# Sailing Instruments



## Wilson1 (Oct 6, 2018)

Can anyone recommend a B&G dealer who sells instrument packages at less than MSRP?


----------



## olson34 (Oct 13, 2000)

I would guess that there are multiple choices. Our local marine electronics store will price-match and also negotiate, within limits. They can usually match or come "close enough" to legitimate 'net prices. Occasionally, Tiffanys by the Sea will have a good sale, also.
Perhaps I am not understanding your question. 
Heck, I get email invites from Lowrance/B&G all the time for special deals. 
Where do you live/shop?
BTW, our Lowrance plotter-radar combo has worked flawlessly for several years and one coastal passage. Simrad VHF/AIS radio with its wireless remote is really really nice, too.


----------



## Minnewaska (Feb 21, 2010)

Where are you? Just looking for hardware, or install too? 

Winter is always a good time to shop. Boat shows often have packaged discounts. Some have maintained the virtual boat show concept.


----------



## Wilson1 (Oct 6, 2018)

Minnewaska said:


> Where are you? Just looking for hardware, or install too?
> 
> Winter is always a good time to shop. Boat shows often have packaged discounts. Some have maintained the virtual boat show concept.

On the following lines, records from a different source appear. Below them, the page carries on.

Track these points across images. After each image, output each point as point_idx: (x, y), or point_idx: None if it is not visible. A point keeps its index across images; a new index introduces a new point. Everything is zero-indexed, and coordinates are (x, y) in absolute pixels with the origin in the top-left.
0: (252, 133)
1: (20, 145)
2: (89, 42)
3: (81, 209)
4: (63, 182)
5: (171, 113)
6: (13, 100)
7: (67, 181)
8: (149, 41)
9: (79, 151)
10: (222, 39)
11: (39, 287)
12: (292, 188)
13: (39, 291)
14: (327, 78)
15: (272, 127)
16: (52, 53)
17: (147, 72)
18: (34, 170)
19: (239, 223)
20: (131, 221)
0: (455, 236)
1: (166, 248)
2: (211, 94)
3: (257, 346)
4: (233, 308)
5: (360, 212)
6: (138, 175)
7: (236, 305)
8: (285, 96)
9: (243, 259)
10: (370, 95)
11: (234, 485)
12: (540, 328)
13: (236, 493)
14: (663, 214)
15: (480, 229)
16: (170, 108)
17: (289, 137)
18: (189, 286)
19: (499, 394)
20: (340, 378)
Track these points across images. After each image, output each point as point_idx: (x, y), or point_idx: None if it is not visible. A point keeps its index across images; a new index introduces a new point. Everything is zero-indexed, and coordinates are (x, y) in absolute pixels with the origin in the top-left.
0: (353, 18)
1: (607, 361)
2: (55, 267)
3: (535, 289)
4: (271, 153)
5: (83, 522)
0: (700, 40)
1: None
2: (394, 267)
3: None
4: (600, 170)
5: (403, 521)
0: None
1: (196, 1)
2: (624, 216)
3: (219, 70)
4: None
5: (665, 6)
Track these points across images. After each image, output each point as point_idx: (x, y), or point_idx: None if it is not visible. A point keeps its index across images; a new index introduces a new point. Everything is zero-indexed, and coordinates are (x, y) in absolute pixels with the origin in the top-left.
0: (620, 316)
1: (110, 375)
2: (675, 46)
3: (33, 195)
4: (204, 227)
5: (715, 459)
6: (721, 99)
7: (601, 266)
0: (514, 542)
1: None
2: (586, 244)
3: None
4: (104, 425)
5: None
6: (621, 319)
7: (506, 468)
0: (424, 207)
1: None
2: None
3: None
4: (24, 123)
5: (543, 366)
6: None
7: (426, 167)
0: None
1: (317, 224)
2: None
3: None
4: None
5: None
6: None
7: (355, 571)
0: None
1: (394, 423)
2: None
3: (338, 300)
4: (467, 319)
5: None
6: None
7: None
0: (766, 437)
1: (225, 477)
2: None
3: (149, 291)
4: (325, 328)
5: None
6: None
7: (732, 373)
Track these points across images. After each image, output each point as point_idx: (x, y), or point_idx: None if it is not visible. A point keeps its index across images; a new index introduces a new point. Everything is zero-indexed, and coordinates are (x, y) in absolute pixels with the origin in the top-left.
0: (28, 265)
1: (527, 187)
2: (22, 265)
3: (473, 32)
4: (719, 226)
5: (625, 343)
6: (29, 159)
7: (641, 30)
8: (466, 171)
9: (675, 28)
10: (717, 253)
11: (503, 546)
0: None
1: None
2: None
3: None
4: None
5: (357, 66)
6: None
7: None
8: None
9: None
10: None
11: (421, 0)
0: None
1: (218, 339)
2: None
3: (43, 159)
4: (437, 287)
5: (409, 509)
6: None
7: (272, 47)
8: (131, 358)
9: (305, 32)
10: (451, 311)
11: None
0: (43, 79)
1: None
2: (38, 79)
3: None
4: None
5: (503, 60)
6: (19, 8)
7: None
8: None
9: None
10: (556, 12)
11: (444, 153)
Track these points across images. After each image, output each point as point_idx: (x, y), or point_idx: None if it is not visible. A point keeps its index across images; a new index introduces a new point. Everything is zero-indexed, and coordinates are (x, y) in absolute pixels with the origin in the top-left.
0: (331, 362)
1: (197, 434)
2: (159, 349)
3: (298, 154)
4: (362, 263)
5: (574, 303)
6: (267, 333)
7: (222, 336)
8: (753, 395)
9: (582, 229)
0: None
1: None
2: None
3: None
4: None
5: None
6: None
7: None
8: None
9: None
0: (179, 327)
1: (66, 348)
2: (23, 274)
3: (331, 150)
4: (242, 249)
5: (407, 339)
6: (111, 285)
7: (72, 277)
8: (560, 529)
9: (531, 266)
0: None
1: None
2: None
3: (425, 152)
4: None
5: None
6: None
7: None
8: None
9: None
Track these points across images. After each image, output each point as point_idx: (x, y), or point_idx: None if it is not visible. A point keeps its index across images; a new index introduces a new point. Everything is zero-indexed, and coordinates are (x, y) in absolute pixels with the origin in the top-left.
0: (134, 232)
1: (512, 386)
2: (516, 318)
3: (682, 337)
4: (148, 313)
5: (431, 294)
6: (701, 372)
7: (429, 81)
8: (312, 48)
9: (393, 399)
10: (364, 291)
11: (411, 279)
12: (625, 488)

Hi, we are located in southwest Michigan. Don't trust anyone here with installation so I will be doing the install myself. Just looking for the best purchase price of the equipment.


----------



## Wilson1 (Oct 6, 2018)

olson34 said:


> I would guess that there are multiple choices. Our local marine electronics store will price-match and also negotiate, within limits. They can usually match or come "close enough" to legitimate 'net prices. Occasionally, Tiffanys by the Sea will have a good sale, also.
> Perhaps I am not understanding your question.
> Heck, I get email invites from Lowrance/B&G all the time for special deals.
> Where do you live/shop?
> BTW, our Lowrance plotter-radar combo has worked flawlessly for several years and one coastal passage. Simrad VHF/AIS radio with its wireless remote is really really nice, too.


We are located in southwest Michigan. Just looking for best price on equipment as I will be doing the install.


----------



## Minnewaska (Feb 21, 2010)

Defender Marine is having a Labor Day sale right now.

I understand the motivation to do it yourself, if you want it done right. Saves a ton of money too. 

The advantage to paying for instal is warranty work. Painfully, some percent of all electronics fail right out of the box. Self install, usually requires shipping the suspect part back for inspection, before getting a replacement. A good install shop will warrant their own work, come aboard to inspect and often be able to replace immediately. At the least, more quickly than self installed equip bought at a discount.


----------